See our recap of December's key statistics and market commentary below.
The S&P 500 continues its record streak of positive monthly returns to 14. The index was positive by 1.11 percent during December.
The S&P 500 gained 6.64 percent in the fourth quarter of 2017. This represents the strongest quarterly return seen for the index since the fourth quarter of 2015.
The spread, or difference, betwen the yields on 10 year and 2 year U. S. Treasury securities fell to 52 by the end of Decmeber. The closing of this gap has been an accurate predictor of U.S. recessions for decades.
Welcome to 2018, readers. We at ACG hope that you had a nice holiday season and that you look forward to the coming year with as much enthusiasm as we do. From an investor’s perspective, 2017 will be tough to beat, though it’s our opinion that conditions at home and abroad set the stage for another year of positive returns.
We recapped most of 2017 in last month’s newsletter, and much of December followed those same storylines with the exception of one key development: The U.S. passed the largest overhaul to the tax code since Ronald Regan’s administration.

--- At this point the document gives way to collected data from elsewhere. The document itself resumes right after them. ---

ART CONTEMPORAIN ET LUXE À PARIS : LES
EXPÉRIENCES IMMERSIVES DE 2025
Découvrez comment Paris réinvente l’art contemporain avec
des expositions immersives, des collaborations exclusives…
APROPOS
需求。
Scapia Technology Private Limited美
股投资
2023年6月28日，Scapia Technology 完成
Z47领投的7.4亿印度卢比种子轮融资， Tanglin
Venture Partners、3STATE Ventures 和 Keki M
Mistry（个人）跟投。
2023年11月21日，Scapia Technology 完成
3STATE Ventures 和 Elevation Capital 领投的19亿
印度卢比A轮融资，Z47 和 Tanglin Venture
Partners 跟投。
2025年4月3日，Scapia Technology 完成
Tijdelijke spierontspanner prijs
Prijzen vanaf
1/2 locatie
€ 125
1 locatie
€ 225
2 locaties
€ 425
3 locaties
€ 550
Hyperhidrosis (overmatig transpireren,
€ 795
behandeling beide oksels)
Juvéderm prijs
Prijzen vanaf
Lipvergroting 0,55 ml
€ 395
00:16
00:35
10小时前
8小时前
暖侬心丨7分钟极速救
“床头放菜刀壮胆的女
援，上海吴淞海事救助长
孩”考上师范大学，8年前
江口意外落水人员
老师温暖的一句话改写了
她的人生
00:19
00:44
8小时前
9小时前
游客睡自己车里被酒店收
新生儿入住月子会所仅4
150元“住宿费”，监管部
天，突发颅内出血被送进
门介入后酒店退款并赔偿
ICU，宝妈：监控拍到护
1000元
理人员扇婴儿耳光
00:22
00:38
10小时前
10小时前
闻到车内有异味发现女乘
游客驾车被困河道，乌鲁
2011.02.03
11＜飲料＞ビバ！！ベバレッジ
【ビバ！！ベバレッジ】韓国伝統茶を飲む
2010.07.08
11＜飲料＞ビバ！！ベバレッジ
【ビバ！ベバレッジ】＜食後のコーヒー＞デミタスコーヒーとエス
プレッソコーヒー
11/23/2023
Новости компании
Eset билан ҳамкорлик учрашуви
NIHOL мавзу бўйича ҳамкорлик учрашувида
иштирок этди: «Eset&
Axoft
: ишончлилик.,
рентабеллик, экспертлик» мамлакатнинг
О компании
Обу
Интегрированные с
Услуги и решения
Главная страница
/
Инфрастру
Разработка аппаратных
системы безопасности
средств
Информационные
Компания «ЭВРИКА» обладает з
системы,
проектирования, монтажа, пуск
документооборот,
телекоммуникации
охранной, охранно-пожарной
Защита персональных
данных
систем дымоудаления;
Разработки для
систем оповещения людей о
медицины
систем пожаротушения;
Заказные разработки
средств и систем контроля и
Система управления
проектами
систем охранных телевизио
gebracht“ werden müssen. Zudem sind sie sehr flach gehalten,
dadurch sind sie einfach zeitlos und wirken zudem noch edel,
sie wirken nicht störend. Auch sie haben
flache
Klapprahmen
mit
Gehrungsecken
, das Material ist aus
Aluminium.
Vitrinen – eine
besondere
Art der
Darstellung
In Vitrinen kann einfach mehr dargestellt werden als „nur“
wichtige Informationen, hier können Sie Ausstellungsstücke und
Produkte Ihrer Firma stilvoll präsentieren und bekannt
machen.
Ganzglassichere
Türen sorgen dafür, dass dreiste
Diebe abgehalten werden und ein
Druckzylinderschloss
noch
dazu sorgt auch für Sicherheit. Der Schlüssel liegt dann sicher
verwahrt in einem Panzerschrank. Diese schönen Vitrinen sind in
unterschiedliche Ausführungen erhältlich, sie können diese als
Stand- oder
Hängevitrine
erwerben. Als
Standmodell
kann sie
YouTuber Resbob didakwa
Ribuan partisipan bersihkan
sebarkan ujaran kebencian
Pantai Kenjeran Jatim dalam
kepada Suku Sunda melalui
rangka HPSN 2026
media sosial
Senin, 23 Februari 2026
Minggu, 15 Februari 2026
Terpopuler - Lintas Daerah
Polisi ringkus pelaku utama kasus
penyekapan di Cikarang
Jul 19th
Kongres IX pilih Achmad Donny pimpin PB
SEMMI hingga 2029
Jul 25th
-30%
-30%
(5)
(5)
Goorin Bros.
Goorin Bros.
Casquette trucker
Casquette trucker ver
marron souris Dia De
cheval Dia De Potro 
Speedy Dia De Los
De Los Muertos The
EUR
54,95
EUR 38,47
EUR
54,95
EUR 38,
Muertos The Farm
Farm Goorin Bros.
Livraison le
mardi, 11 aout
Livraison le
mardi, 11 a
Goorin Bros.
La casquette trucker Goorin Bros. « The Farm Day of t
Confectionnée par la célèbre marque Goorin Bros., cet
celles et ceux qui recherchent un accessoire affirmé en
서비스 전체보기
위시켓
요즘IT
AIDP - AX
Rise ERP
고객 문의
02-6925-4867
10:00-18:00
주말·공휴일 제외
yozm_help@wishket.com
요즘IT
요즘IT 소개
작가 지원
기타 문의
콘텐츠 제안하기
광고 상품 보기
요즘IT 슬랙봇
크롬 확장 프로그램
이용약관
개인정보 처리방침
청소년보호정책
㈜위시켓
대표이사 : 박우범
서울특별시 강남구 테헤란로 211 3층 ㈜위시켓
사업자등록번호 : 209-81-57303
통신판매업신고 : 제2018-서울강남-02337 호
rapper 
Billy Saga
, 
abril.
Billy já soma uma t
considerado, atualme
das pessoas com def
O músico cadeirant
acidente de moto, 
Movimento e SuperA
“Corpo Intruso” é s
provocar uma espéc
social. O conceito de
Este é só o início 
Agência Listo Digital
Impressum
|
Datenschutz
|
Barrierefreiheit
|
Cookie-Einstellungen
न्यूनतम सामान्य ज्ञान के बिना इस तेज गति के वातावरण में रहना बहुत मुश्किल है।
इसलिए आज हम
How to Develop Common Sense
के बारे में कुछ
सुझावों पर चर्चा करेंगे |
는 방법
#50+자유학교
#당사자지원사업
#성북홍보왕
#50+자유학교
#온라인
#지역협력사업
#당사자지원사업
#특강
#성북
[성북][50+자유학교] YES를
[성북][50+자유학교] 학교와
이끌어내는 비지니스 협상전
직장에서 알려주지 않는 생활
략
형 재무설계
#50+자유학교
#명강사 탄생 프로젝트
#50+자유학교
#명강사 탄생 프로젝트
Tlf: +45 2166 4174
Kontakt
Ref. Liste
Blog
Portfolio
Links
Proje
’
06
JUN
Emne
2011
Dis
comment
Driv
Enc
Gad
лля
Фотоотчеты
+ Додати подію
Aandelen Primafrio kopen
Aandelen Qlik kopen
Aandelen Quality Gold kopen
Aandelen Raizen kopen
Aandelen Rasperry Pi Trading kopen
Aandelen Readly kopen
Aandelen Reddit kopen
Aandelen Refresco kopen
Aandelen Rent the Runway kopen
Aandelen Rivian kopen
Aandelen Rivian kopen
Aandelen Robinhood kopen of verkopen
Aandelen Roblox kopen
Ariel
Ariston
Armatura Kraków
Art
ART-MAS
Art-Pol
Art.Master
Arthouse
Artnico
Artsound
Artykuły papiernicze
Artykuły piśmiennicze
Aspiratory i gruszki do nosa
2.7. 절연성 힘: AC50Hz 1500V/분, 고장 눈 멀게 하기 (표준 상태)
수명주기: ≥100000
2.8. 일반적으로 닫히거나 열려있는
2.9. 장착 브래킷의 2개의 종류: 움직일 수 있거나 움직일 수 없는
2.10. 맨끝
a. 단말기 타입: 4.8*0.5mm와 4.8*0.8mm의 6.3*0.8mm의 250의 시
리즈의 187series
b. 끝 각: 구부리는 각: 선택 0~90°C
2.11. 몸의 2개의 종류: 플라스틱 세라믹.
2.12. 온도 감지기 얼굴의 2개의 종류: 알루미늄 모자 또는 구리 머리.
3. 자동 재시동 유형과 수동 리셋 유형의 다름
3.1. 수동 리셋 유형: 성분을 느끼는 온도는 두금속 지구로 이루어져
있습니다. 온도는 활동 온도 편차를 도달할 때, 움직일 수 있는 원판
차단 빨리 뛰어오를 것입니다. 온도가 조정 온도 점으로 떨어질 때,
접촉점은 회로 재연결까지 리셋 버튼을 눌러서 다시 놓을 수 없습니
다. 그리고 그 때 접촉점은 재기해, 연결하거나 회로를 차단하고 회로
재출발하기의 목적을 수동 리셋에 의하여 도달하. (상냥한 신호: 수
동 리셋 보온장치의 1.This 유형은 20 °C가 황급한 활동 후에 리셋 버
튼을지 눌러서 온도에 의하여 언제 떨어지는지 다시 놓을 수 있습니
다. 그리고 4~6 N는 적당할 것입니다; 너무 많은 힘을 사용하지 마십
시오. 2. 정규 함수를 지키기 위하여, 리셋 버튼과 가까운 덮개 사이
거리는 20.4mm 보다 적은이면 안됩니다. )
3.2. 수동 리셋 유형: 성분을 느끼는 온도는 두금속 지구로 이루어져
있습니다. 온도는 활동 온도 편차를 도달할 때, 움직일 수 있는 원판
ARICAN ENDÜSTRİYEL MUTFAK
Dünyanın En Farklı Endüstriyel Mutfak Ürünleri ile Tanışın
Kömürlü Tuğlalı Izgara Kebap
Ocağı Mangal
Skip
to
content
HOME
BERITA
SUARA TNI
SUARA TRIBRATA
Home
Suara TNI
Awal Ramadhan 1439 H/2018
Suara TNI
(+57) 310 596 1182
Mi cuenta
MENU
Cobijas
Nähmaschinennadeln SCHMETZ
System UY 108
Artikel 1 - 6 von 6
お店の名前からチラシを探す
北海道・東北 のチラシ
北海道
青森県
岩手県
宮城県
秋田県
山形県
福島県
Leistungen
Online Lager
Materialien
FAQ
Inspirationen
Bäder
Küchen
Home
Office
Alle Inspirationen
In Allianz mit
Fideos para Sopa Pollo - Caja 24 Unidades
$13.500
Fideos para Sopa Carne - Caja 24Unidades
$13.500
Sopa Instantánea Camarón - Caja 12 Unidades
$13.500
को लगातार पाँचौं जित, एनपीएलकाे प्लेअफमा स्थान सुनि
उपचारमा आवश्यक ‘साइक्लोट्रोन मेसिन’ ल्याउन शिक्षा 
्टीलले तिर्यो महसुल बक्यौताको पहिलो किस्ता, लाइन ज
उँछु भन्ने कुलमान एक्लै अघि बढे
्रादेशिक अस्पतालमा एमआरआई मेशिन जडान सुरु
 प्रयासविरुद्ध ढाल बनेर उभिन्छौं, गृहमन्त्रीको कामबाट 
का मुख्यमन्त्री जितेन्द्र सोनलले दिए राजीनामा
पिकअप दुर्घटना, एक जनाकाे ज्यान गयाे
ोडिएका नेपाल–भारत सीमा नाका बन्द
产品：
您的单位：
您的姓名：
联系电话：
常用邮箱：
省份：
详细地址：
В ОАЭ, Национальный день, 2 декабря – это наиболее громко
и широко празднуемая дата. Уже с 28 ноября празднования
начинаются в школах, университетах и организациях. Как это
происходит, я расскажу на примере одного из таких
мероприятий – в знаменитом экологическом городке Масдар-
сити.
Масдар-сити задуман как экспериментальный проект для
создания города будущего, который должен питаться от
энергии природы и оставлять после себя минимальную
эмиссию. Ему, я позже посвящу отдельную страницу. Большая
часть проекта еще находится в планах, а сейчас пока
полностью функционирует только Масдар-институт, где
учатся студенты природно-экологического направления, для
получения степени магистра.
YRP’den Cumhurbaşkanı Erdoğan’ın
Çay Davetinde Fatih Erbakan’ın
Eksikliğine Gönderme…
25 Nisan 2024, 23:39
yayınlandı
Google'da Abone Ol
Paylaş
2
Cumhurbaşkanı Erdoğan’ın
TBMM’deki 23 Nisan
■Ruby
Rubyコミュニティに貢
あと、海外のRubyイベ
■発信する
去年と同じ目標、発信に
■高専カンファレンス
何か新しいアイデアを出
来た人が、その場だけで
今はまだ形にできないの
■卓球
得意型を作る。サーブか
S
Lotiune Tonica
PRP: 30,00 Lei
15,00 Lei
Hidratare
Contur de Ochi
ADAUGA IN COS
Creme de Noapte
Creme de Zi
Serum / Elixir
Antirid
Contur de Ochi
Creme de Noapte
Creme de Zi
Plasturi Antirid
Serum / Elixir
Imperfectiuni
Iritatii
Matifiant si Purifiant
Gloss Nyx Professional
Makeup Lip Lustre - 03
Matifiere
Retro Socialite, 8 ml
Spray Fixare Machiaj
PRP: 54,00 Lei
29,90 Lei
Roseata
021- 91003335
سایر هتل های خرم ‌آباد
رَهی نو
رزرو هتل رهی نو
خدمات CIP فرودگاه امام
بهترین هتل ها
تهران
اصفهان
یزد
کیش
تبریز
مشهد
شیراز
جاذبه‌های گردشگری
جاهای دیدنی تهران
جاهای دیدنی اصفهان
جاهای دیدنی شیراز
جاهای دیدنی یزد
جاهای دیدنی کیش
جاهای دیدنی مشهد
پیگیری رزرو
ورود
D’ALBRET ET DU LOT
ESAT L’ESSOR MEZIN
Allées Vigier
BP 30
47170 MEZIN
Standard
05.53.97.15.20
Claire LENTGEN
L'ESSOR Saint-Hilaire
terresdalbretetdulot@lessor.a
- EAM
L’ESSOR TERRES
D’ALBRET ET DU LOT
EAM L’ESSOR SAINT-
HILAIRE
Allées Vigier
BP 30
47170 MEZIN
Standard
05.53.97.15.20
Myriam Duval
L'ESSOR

Easily the most significant aspect of the new tax bill is the massive cut to the corporate tax rate from 35 percent to 21 percent. This lower rate will directly impact the earnings of publicly traded stocks, which in turn provides a case for continued bullishness in the domestic stock market. According to FactSet as of December 22, the estimated earnings growth for the S&P 500 in 2018 is 11.8 percent. Earnings growth is a key driver of stock returns because the more that the earnings of a company grows, the higher that company’s stock price can rise without being considered too overvalued.
Corporate earnings aren’t the only strong point of the U.S. economy, either. The consumer also appears strong heading into 2018. The last reading of the Consumer Sentiment Survey came in at 98.5, admittedly a drop from October’s 100.7 reading but still representative of an optimistic outlook. And while sentiment doesn’t always translate into actions, it appears to in this case: Mastercard recently estimated that shoppers spent over $800 billion during the holiday season, which would be an all-time record for the U.S. With the labor market continuing to strengthen and inflation in check, it is not surprising to see consumers doing so well.
What will be interesting to see in 2018 is, if the U.S. markets see strong positive returns, will those returns be enjoyed by all sectors? This wasn’t the case in 2017. The dispersion between the best performing sector of the S&P 500 and the worst performing sector was over 40 percent (Tech stocks were up 38.83 percent while Telecom stocks lost 1.25 percent). This was the largest dispersion since 2009, when the Tech sector outperformed the Telecom sector by nearly 53 percent. The forecasted earnings by sector suggest a similar story playing out in 2018 with Energy and Materials expected to grow above the average and Utilities and Telecom sectors lagging again.
Despite the rosy outlook heading into 2018, don’t be surprised to see volatility tick up. There are a number of reasons to expect higher volatility this coming year, not only generally speaking but more specifically in January. One driver of volatility in January may be a tax effect. There will likely be many investors who have been waiting for January to sell appreciated positions so as to defer their tax bill for another year. One investor doing this is unlikely to move markets, but when aggregated across individuals and institutions around the world it could very well depress prices. Another reason you can expect more volatility is reversion to the mean—which is just a fancy way of saying that volatility in 2017 was drastically lower than the historical average and it would be abnormal for it to continue.
From our perspective, the markets are in as “Goldilocks” of an environment as can be expected. It’s difficult to forecast how long these conditions will last, but it’s easier to assert that they’re not likely to get any better. The Fed is sending interest rates in only one direction—up. The difference between the yield on 10 year and 2 year Treasury securities compressed from 58 basis points to 52 basis points during the month of December; each of the last five times this indicator has gone below zero, recession has followed. Inflation, whether it increases or decreases from here, could potentially give cause for the markets to spook. Geopolitical tensions do not appear to be relaxing. No one can say what the breaking point of these directional trends will be, or when those points will arrive, but history tells us that such a time is inevitable. As we kick off 2018 we encourage you to adjust your portfolio as needed if your goals or time horizon have changed.